(Dataset extract Opens)
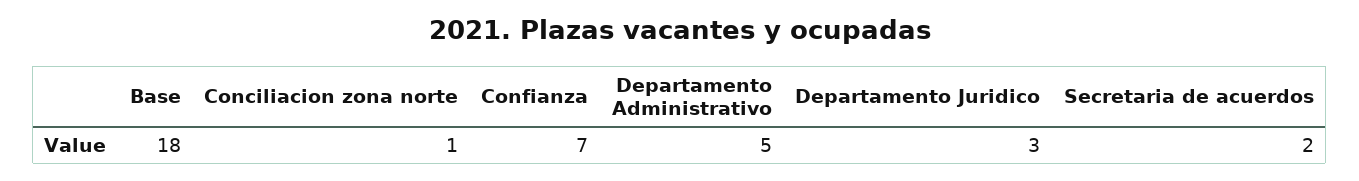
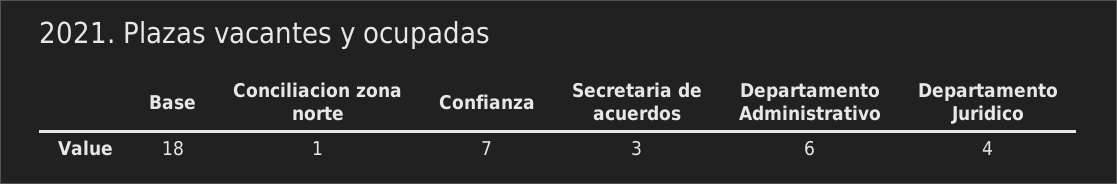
Departamento Administrativo: 5 -> 6
Departamento Juridico: 3 -> 4
Secretaria de acuerdos: 2 -> 3

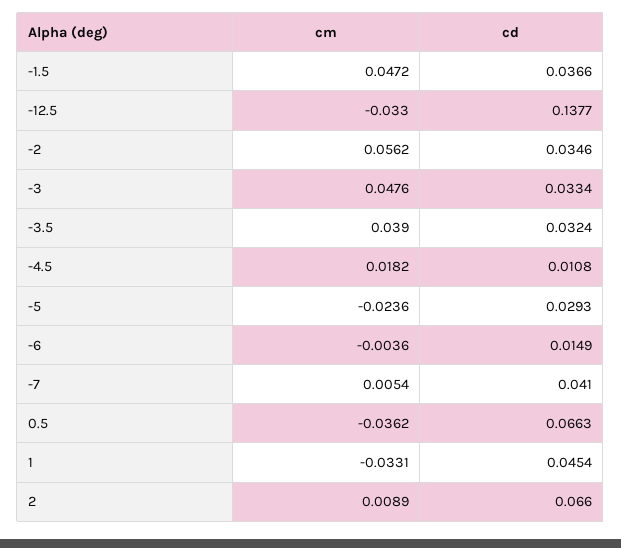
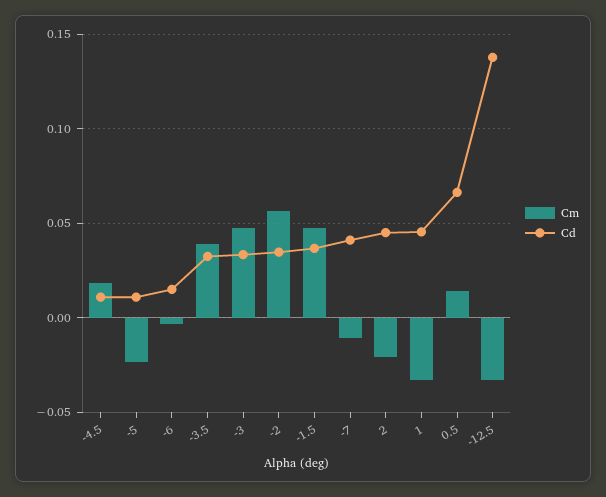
cd, -5: 0.0293 -> 0.01
cm, -7: 0.0054 -> -0.01
cm, 0.5: -0.0362 -> 0.015
cm, 2: 0.0089 -> -0.02
cd, 2: 0.066 -> 0.045

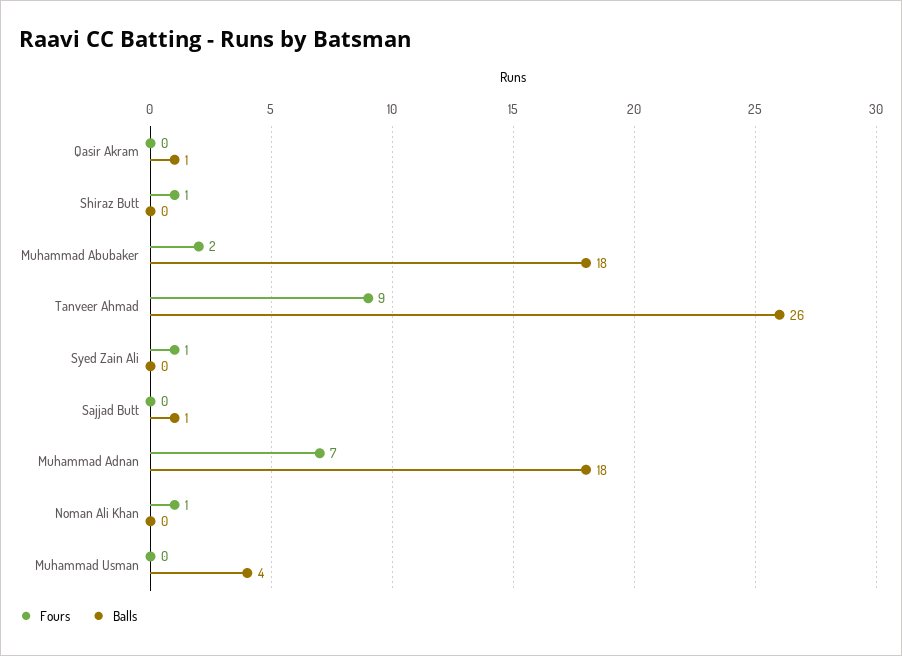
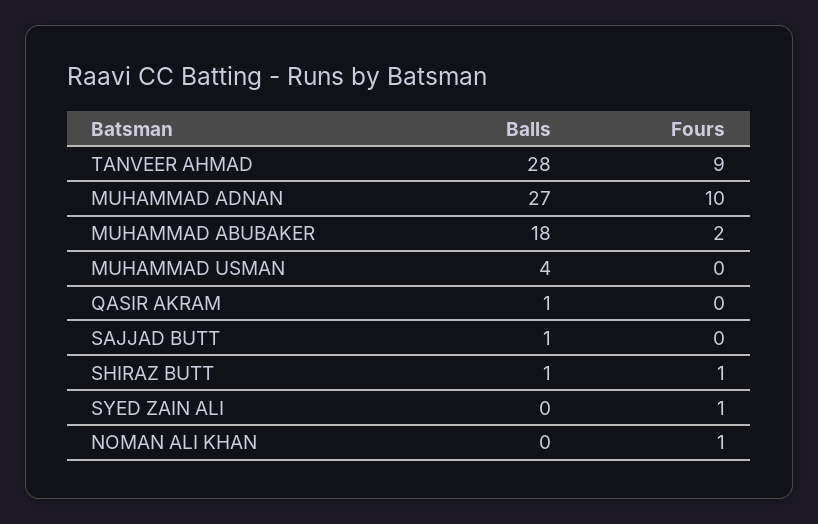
Balls, Shiraz Butt: 0 -> 1
Balls, Tanveer Ahmad: 26 -> 28
Fours, Muhammad Adnan: 7 -> 10
Balls, Muhammad Adnan: 18 -> 27

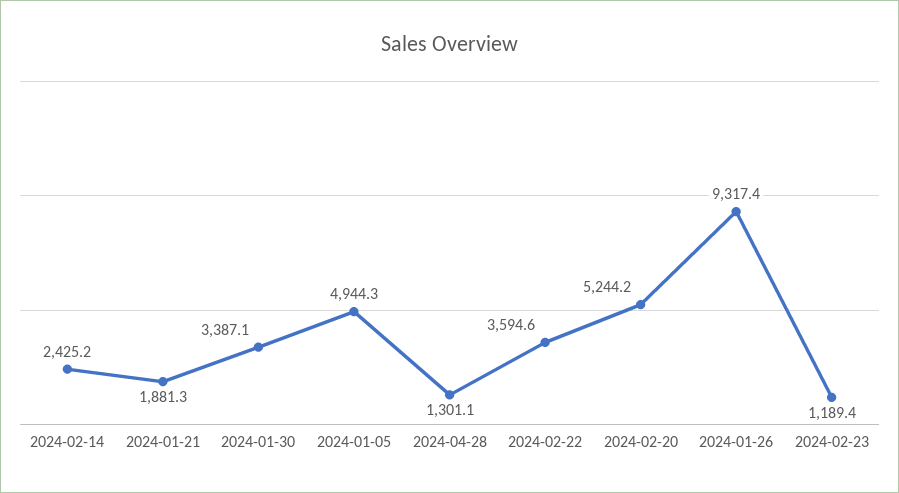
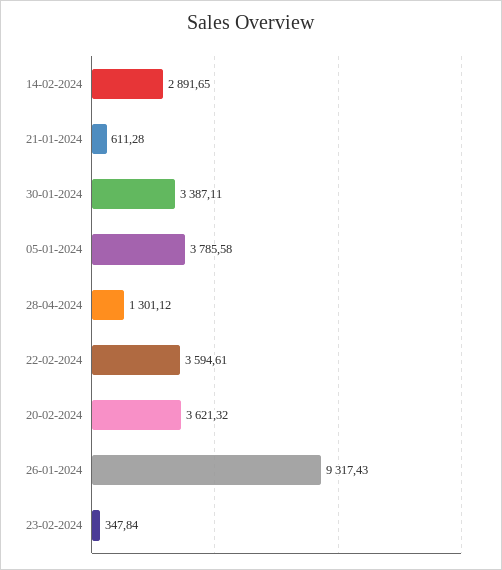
2024-02-14: 2425.2 -> 2891.65
2024-01-21: 1881.3 -> 611.28
2024-01-05: 4944.3 -> 3785.58
2024-02-20: 5244.2 -> 3621.32
2024-02-23: 1189.4 -> 347.84

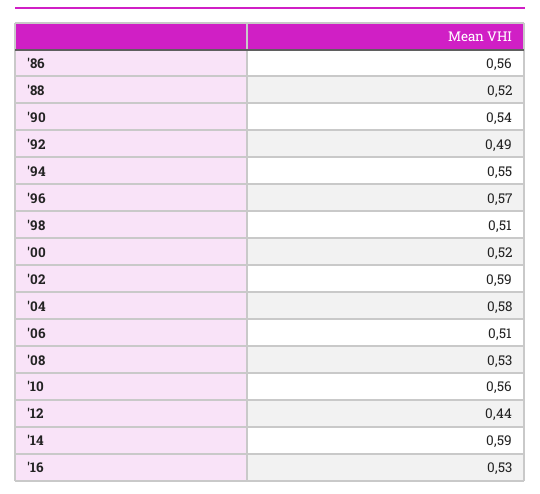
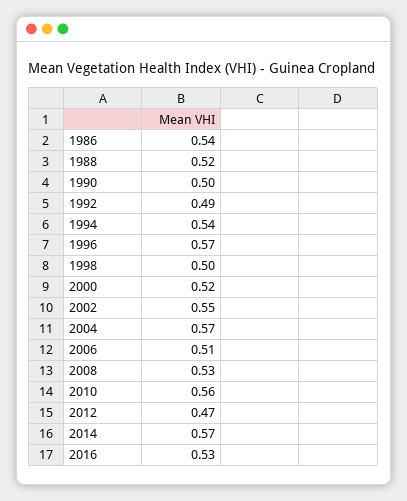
'86: 0.56 -> 0.54
'90: 0.54 -> 0.5
'94: 0.55 -> 0.54
'98: 0.51 -> 0.5
'02: 0.59 -> 0.55
'04: 0.58 -> 0.57
'12: 0.44 -> 0.47
'14: 0.59 -> 0.57

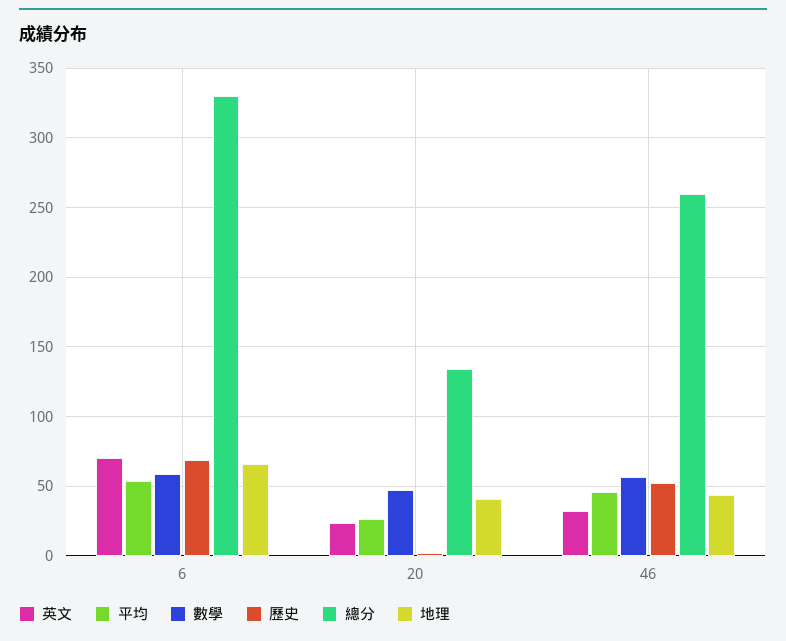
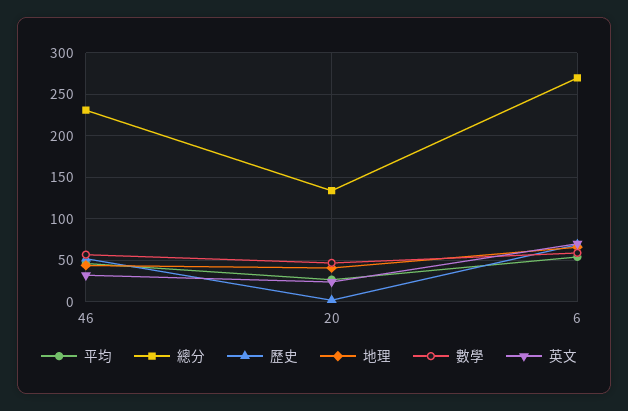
總分, 6: 330 -> 270
總分, 46: 260 -> 230

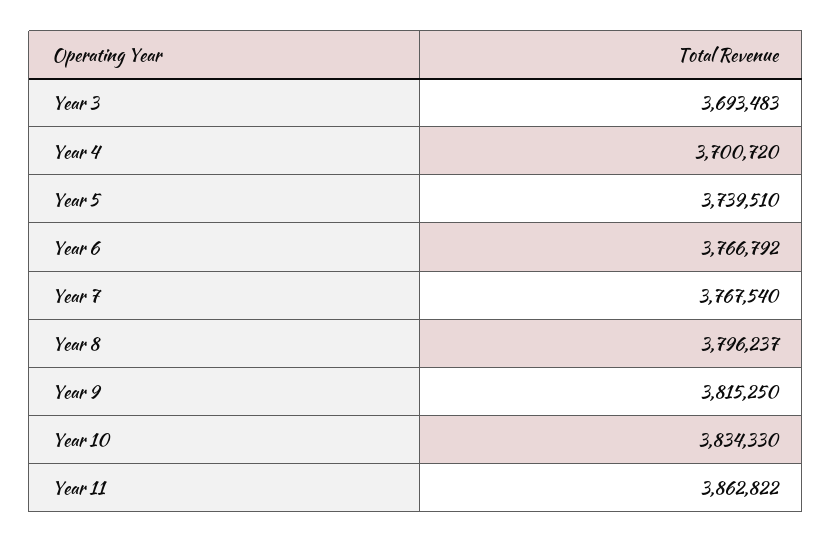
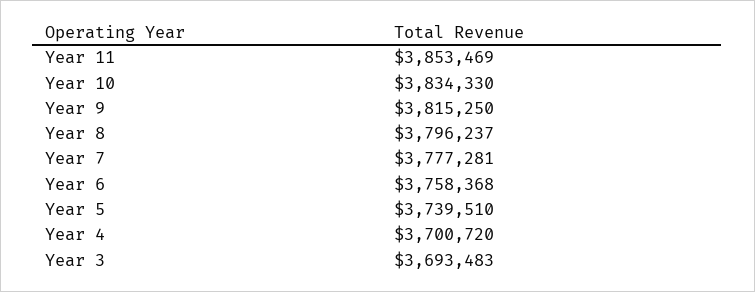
Year 6: 3766792 -> 3758368
Year 7: 3767540 -> 3777281
Year 11: 3862822 -> 3853469

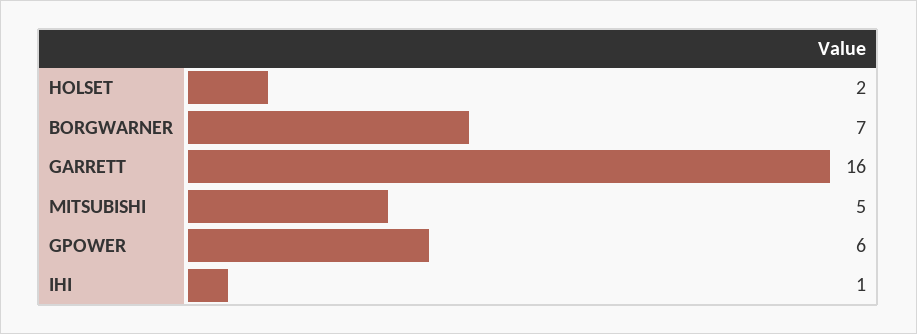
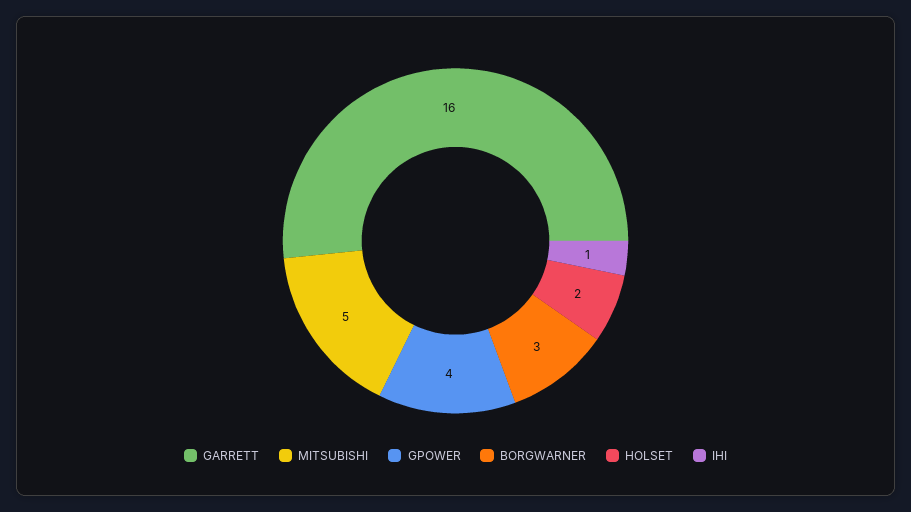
BORGWARNER: 7 -> 3
GPOWER: 6 -> 4

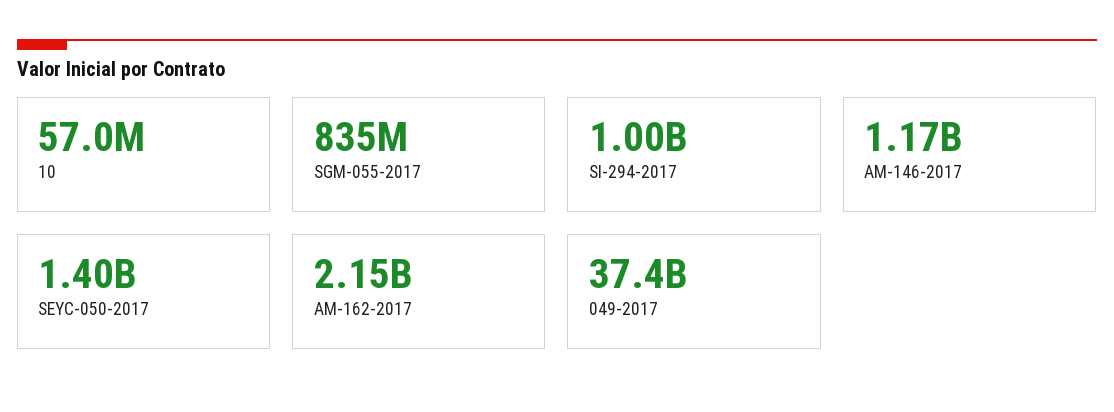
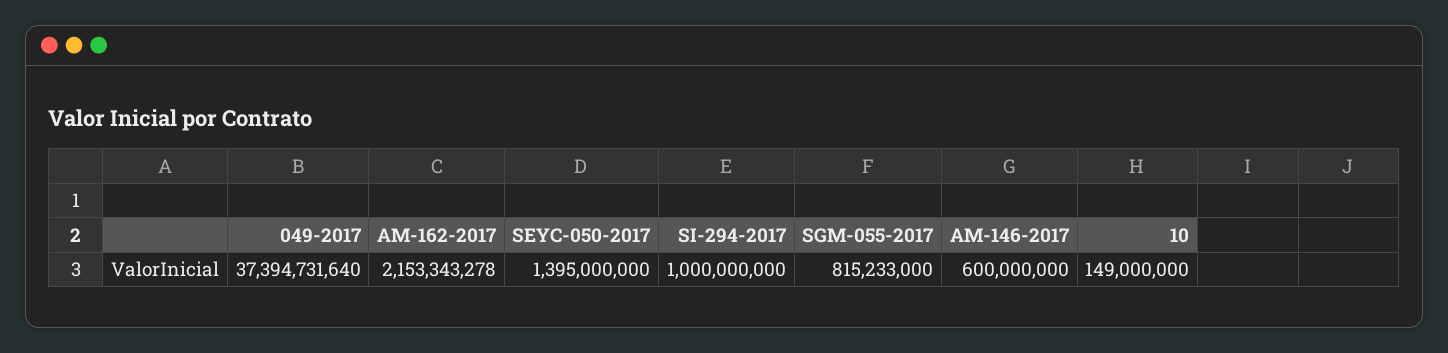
10: 57000000 -> 149000000
SGM-055-2017: 835000000 -> 815233000
AM-146-2017: 1170000000 -> 600000000

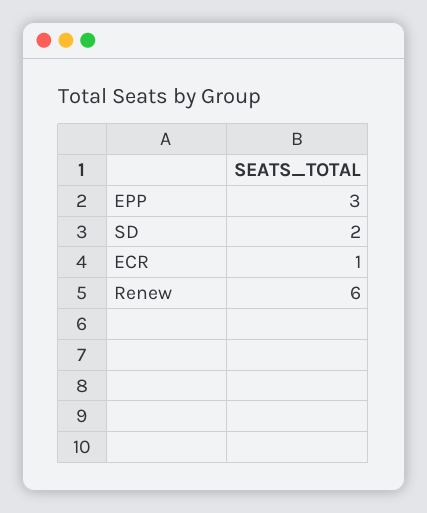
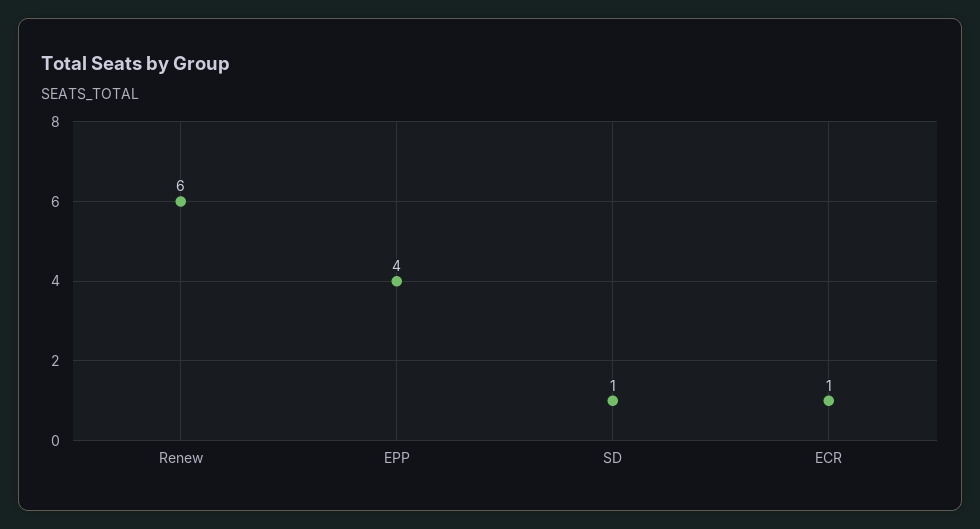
EPP: 3 -> 4
SD: 2 -> 1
(Dataset extract Closes)
Your answer must be an exact copy of every entry, with the pictures left out.

**Your solution:**
Departamento Administrativo: 5 -> 6
Departamento Juridico: 3 -> 4
Secretaria de acuerdos: 2 -> 3

cd, -5: 0.0293 -> 0.01
cm, -7: 0.0054 -> -0.01
cm, 0.5: -0.0362 -> 0.015
cm, 2: 0.0089 -> -0.02
cd, 2: 0.066 -> 0.045

Balls, Shiraz Butt: 0 -> 1
Balls, Tanveer Ahmad: 26 -> 28
Fours, Muhammad Adnan: 7 -> 10
Balls, Muhammad Adnan: 18 -> 27

2024-02-14: 2425.2 -> 2891.65
2024-01-21: 1881.3 -> 611.28
2024-01-05: 4944.3 -> 3785.58
2024-02-20: 5244.2 -> 3621.32
2024-02-23: 1189.4 -> 347.84

'86: 0.56 -> 0.54
'90: 0.54 -> 0.5
'94: 0.55 -> 0.54
'98: 0.51 -> 0.5
'02: 0.59 -> 0.55
'04: 0.58 -> 0.57
'12: 0.44 -> 0.47
'14: 0.59 -> 0.57

總分, 6: 330 -> 270
總分, 46: 260 -> 230

Year 6: 3766792 -> 3758368
Year 7: 3767540 -> 3777281
Year 11: 3862822 -> 3853469

BORGWARNER: 7 -> 3
GPOWER: 6 -> 4

10: 57000000 -> 149000000
SGM-055-2017: 835000000 -> 815233000
AM-146-2017: 1170000000 -> 600000000

EPP: 3 -> 4
SD: 2 -> 1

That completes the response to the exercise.